Такое решительное отрицание заставило психиатра преисполниться ревнивым восхищением.
– Я рада, – соврала она: ясно было, что на самом деле нет. Она задумалась, почему ее это вообще должно занимать. Потянулась через столешницу и накрыла ладони Анны своими. – Расскажите, что вам снилось вчера ночью, и я вам поясню, почему вам не стоит прерывать сеансы. Еще рано.
– Вы знаете, – сказала Анна, – я вчера ночью вообще спать не ложилась. Разве это не странно?
Спустя полчаса Хелен Альперт и ее клиентка распрощались у дверей, стараясь не подать виду, что обе будут скучать друг по дружке. Анна быстрым шагом удалилась по Чизвикскому молу в сторону Хаммерсмитского моста не оглядываясь. Хелен перешла дорогу и облокотилась на перила. Утро выдалось солнечное, но воздух пробивал холодком: сентябрю пора было признавать, что игра окончена. Уровень Темзы понизился, река выглядела угрюмо: шел отлив. Пара-тройка диких уток, потолкавшись и покрякав в прибрежной грязи, внезапно снялись с места и с таким видом, будто все утро готовились к этому, полетели на запад, набирая высоту, пока не пропали за деревьями на противоположном берегу.

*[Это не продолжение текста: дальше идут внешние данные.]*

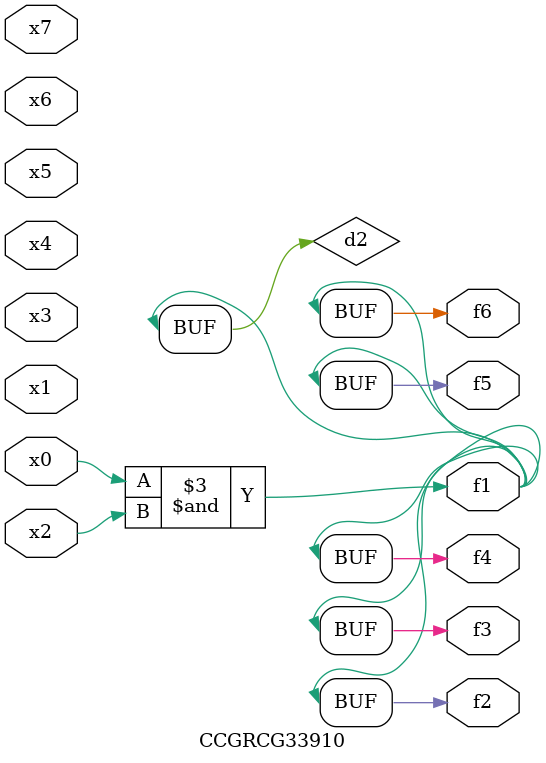
<source format=v>
module CCGRCG33910(
	input x0, x1, x2, x3, x4, x5, x6, x7,
	output f1, f2, f3, f4, f5, f6
);

	wire d1, d2;

	nor (d1, x3, x6);
	and (d2, x0, x2);
	assign f1 = d2;
	assign f2 = d2;
	assign f3 = d2;
	assign f4 = d2;
	assign f5 = d2;
	assign f6 = d2;
endmodule

</source>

Вернувшись к себе, психиатр отложила распечатку истории болезни Уотермен, но, передумав, стала сердито листать ее, приготовившись к новым заметкам. Клиентка застряла в подростковом периоде, на всем протяжении брака с Тимом Уотерменом отрицала свою взрослость. И к чему это привело? Она фактически стерла воспоминания о жизни с первым мужем, но осталась привязана к нему, а через него – к заблокированным мыслям. Почему же это самоотвращение сейчас дало слабину? А этот навязчивый сон? Другие сны тоже кажутся диагностически ценными, даже снабжены полным набором диагностических инструментов для расшифровки. Но корень проблемы, безусловно, Майкл Кэрни. Хелен Альперт представить себе не могла, каково это: быть не в силах забыть человека и в то же время – бессильной вспомнить его. Самообман Анны каким-то образом изловчился проникнуть в реальность: биографические сведения о Кэрни были так скудны (математик, покончил жизнь самоубийством, омрачил все жизни, каких коснулся), что образ его выплывал из фокуса.